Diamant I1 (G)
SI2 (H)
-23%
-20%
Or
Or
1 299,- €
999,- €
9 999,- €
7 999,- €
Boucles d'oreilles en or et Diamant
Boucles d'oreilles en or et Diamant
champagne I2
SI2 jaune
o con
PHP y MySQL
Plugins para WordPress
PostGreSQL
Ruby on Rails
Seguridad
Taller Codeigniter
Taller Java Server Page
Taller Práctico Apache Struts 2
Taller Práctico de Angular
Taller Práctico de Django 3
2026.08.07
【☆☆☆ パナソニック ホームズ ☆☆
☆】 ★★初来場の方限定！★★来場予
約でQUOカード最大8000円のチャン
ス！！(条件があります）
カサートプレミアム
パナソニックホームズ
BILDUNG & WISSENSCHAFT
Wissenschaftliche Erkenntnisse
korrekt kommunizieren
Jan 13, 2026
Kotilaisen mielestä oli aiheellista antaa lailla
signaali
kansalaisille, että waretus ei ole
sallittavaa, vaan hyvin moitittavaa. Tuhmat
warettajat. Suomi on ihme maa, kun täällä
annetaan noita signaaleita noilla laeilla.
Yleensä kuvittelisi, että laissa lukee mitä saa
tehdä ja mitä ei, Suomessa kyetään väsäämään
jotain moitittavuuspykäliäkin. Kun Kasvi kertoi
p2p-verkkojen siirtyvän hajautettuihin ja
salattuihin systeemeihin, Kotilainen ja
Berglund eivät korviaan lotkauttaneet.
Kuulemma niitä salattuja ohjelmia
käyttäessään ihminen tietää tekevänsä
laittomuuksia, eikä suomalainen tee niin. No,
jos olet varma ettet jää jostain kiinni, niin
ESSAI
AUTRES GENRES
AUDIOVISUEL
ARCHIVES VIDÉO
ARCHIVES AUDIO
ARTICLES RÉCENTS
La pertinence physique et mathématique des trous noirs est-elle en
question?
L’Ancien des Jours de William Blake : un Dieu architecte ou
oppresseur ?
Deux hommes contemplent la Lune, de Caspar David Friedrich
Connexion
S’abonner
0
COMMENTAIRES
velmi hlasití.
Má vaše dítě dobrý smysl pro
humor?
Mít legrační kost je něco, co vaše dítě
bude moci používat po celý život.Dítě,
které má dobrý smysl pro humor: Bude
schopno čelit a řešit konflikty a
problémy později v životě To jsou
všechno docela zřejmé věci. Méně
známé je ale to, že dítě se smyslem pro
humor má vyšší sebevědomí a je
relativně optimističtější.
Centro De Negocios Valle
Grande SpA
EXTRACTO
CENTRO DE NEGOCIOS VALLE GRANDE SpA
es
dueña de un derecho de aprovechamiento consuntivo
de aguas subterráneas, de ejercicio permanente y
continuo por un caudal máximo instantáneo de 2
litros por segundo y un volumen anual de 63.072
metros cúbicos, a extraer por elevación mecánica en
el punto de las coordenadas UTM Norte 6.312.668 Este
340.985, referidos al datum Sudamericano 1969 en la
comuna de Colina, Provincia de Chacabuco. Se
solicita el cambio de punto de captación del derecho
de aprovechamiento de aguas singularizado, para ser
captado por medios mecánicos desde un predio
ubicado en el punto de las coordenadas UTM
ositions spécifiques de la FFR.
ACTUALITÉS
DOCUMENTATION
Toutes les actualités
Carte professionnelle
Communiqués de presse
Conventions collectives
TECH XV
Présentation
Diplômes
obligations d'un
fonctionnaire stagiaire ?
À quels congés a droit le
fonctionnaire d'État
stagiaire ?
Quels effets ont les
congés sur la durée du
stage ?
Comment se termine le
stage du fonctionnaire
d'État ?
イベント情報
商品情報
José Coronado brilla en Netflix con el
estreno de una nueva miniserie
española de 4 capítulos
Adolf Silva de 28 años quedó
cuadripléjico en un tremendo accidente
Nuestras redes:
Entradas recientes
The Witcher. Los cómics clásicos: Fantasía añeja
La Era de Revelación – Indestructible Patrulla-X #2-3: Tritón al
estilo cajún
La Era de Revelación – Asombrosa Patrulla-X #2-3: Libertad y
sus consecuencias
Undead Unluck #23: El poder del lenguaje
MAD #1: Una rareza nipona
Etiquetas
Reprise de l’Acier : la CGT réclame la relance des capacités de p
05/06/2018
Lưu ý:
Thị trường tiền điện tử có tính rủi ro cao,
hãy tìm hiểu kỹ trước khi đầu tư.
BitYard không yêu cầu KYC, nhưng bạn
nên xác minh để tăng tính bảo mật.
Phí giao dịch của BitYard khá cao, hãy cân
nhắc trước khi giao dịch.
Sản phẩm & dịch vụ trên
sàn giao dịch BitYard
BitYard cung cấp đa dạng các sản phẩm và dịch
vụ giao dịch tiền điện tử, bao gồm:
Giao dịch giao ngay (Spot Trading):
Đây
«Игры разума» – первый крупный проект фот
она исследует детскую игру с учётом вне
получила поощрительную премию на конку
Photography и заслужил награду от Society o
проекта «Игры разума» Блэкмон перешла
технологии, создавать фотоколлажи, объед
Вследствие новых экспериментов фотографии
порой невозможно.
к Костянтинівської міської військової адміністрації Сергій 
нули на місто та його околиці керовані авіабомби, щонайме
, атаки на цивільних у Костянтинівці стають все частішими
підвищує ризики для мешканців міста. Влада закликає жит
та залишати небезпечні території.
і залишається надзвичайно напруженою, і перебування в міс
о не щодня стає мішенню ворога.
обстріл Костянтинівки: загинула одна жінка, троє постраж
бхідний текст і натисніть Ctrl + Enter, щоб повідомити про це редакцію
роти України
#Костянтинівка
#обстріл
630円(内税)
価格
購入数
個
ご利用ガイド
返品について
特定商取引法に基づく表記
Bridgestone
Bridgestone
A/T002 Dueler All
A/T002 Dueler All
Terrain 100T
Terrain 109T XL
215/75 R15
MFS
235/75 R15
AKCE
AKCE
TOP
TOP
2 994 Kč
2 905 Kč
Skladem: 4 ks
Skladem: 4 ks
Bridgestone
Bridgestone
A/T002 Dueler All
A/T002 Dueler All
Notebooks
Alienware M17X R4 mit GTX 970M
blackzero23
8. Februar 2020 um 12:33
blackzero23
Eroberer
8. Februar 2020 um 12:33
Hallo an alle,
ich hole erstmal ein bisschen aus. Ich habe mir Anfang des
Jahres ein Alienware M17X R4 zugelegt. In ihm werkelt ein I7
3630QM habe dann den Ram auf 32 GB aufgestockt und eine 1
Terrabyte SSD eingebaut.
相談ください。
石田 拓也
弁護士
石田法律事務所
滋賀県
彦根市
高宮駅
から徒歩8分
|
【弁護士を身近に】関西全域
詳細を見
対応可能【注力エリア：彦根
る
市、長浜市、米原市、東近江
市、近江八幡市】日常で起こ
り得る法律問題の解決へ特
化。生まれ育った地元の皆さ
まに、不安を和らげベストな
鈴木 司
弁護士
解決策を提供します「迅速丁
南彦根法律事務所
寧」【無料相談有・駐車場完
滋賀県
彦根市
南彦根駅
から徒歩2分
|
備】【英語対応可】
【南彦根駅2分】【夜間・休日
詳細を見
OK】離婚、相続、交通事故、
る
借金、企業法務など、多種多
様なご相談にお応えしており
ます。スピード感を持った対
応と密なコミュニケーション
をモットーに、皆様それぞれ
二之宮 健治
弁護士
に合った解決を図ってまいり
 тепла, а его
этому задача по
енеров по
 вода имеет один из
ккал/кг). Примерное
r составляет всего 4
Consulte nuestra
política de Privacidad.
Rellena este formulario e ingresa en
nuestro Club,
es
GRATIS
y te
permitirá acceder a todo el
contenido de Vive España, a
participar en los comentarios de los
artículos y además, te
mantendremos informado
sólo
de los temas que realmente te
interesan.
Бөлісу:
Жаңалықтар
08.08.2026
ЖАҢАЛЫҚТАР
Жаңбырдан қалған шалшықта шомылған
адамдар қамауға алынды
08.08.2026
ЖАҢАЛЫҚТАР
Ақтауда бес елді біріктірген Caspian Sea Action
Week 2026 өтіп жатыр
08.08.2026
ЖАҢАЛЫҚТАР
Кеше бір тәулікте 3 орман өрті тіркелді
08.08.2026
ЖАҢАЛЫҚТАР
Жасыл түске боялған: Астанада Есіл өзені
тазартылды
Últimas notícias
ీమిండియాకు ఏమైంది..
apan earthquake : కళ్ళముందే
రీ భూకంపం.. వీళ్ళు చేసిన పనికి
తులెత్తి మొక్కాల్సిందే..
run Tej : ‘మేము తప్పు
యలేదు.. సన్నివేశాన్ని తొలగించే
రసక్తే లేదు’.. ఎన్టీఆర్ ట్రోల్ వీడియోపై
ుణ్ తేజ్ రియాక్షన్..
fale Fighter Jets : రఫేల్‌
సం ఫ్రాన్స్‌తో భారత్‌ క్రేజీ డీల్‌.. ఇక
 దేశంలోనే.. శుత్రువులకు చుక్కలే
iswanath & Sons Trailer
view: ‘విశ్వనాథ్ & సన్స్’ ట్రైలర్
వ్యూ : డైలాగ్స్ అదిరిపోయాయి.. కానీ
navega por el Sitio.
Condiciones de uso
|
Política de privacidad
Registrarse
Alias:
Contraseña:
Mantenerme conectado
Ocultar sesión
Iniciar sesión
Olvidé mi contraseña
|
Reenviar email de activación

### The problem
The lines above from the one with "Thị trường tiền" through the one with "vụ giao dịch" are to be duplicated exactly, ends included, with nothing added.

### Response to this task
Thị trường tiền điện tử có tính rủi ro cao,
hãy tìm hiểu kỹ trước khi đầu tư.
BitYard không yêu cầu KYC, nhưng bạn
nên xác minh để tăng tính bảo mật.
Phí giao dịch của BitYard khá cao, hãy cân
nhắc trước khi giao dịch.
Sản phẩm & dịch vụ trên
sàn giao dịch BitYard
BitYard cung cấp đa dạng các sản phẩm và dịch
vụ giao dịch tiền điện tử, bao gồm:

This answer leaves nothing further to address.